One of our country’s greatest assets is the rule of law, which is sorely missed by countries that do not have it. I spent some time in Egypt following their April 2011 revolution. Amid the chaos there, it was quite apparent that newly-found freedoms by its citizens would require order for them to realize their hopes and dreams. Five years later, they are still dealing with a fractured society. Our country’s history may be fewer in years, but the ideas manifest in its founding are great. That heritage is exemplified by the U.S. Constitution, which for over 200 years has provided us with individual liberty and a framework for shared responsibility.
Other obvious examples of our country’s heritage are the treasures administered by the National Park Service. This is the 100th birthday of the NPS, and I’m extremely grateful to those far-thinking individuals, long gone now, who worked so hard to establish places that reflect our cultural and natural heritage. Here in Texas, the NPS manages 16 sites, including parks and monuments.
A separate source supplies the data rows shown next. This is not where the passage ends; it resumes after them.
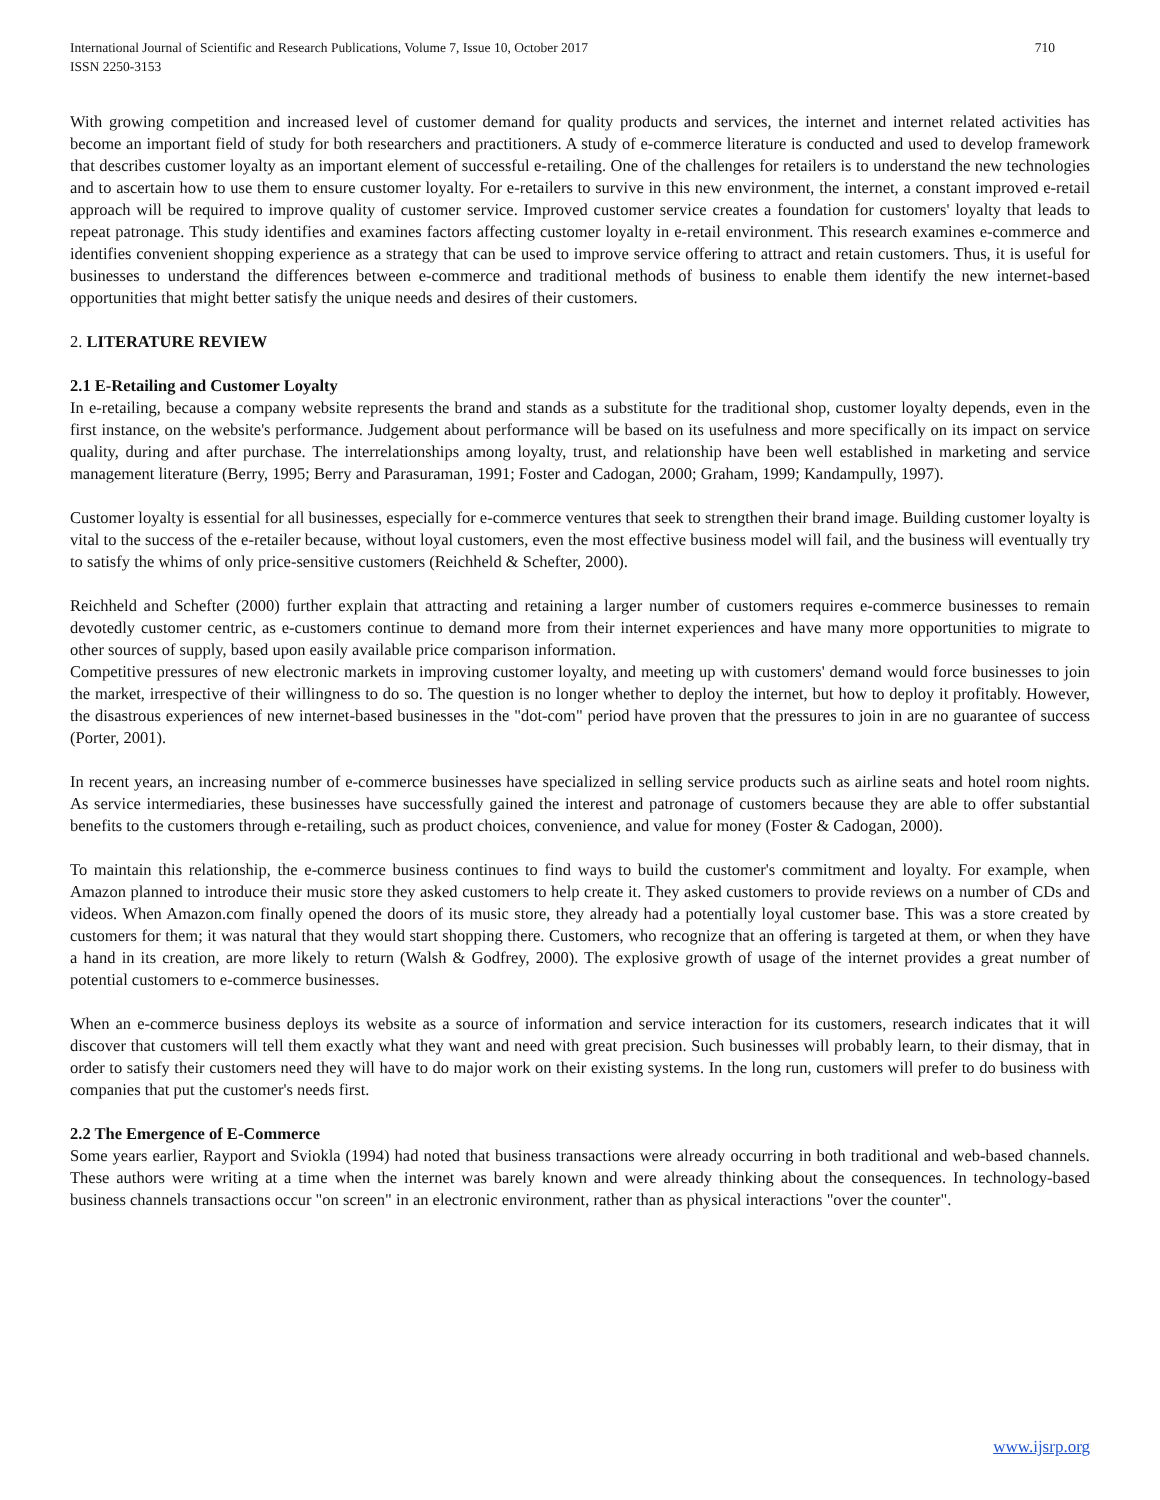International Journal of Scientific and Research Publications, Volume 7, Issue 10, October 2017
ISSN 2250-3153
710
With growing competition and increased level of customer demand for quality products and services, the internet and internet related activities has become an important field of study for both researchers and practitioners. A study of e-commerce literature is conducted and used to develop framework that describes customer loyalty as an important element of successful e-retailing. One of the challenges for retailers is to understand the new technologies and to ascertain how to use them to ensure customer loyalty. For e-retailers to survive in this new environment, the internet, a constant improved e-retail approach will be required to improve quality of customer service. Improved customer service creates a foundation for customers' loyalty that leads to repeat patronage. This study identifies and examines factors affecting customer loyalty in e-retail environment. This research examines e-commerce and identifies convenient shopping experience as a strategy that can be used to improve service offering to attract and retain customers. Thus, it is useful for businesses to understand the differences between e-commerce and traditional methods of business to enable them identify the new internet-based opportunities that might better satisfy the unique needs and desires of their customers.
2. LITERATURE REVIEW
2.1 E-Retailing and Customer Loyalty
In e-retailing, because a company website represents the brand and stands as a substitute for the traditional shop, customer loyalty depends, even in the first instance, on the website's performance. Judgement about performance will be based on its usefulness and more specifically on its impact on service quality, during and after purchase. The interrelationships among loyalty, trust, and relationship have been well established in marketing and service management literature (Berry, 1995; Berry and Parasuraman, 1991; Foster and Cadogan, 2000; Graham, 1999; Kandampully, 1997).
Customer loyalty is essential for all businesses, especially for e-commerce ventures that seek to strengthen their brand image. Building customer loyalty is vital to the success of the e-retailer because, without loyal customers, even the most effective business model will fail, and the business will eventually try to satisfy the whims of only price-sensitive customers (Reichheld & Schefter, 2000).
Reichheld and Schefter (2000) further explain that attracting and retaining a larger number of customers requires e-commerce businesses to remain devotedly customer centric, as e-customers continue to demand more from their internet experiences and have many more opportunities to migrate to other sources of supply, based upon easily available price comparison information.
Competitive pressures of new electronic markets in improving customer loyalty, and meeting up with customers' demand would force businesses to join the market, irrespective of their willingness to do so. The question is no longer whether to deploy the internet, but how to deploy it profitably. However, the disastrous experiences of new internet-based businesses in the "dot-com" period have proven that the pressures to join in are no guarantee of success (Porter, 2001).
In recent years, an increasing number of e-commerce businesses have specialized in selling service products such as airline seats and hotel room nights. As service intermediaries, these businesses have successfully gained the interest and patronage of customers because they are able to offer substantial benefits to the customers through e-retailing, such as product choices, convenience, and value for money (Foster & Cadogan, 2000).
To maintain this relationship, the e-commerce business continues to find ways to build the customer's commitment and loyalty. For example, when Amazon planned to introduce their music store they asked customers to help create it. They asked customers to provide reviews on a number of CDs and videos. When Amazon.com finally opened the doors of its music store, they already had a potentially loyal customer base. This was a store created by customers for them; it was natural that they would start shopping there. Customers, who recognize that an offering is targeted at them, or when they have a hand in its creation, are more likely to return (Walsh & Godfrey, 2000). The explosive growth of usage of the internet provides a great number of potential customers to e-commerce businesses.
When an e-commerce business deploys its website as a source of information and service interaction for its customers, research indicates that it will discover that customers will tell them exactly what they want and need with great precision. Such businesses will probably learn, to their dismay, that in order to satisfy their customers need they will have to do major work on their existing systems. In the long run, customers will prefer to do business with companies that put the customer's needs first.
2.2 The Emergence of E-Commerce
Some years earlier, Rayport and Sviokla (1994) had noted that business transactions were already occurring in both traditional and web-based channels. These authors were writing at a time when the internet was barely known and were already thinking about the consequences. In technology-based business channels transactions occur "on screen" in an electronic environment, rather than as physical interactions "over the counter".
www.ijsrp.org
Relative to other places on Earth, Texas is still young, but we possess a heritage second to none. The rich mix of peoples who settled here is well-captured by the exhibits at the Institute of Texan Cultures in San Antonio. Also in San Antonio are the five Spanish missions, which have recently been named as a World Heritage Site.
Here in Belton, I have two favorite spots for appreciating my family’s heritage. One is outdoors at my cousin’s farm on the Lampasas River. Wandering among the ancient, giant cottonwood trees there, I get a sense of the land here in Central Texas when the first pioneers arrived. The second is at Bell County Museum, where there is a section devoted to the cotton farms of the early twentieth century. The large photo on the wall appears to show an extended family of sharecroppers. For me, it indicates how important rural families like mine were to the growth of this area.
My Belton heritage has special meaning to me. I’ve not lived here until recently, but my grandparents arrived in the area a little over 100 years ago. My mother was born on a small farm between Belton and Salado. I’m grateful that my children have grown to appreciate our Texas heritage as well. In the years since I left home, I have carried artifacts of my father’s family heritage along with me. There is quite a bit of furniture that I’ve appreciated through the years, and I often think of how my ancestors must have enjoyed them as well.
The Belton Journal has been published continuously for the past 150 years. Its rich heritage is exemplified by our dear Berneta Peeples, who chronicled the people and times of Bell County for over 60 years. Like Miss Berneta, who is now nearing her own centennial, those of us at the Journal strive weekly to capture our community’s news and heritage. I never expected to write words for an audience. Maybe none of us who do so ever did. Nonetheless, it is truly my honor to have this opportunity to share my thoughts with you, the reader. I hope you enjoy this special edition of the Journal.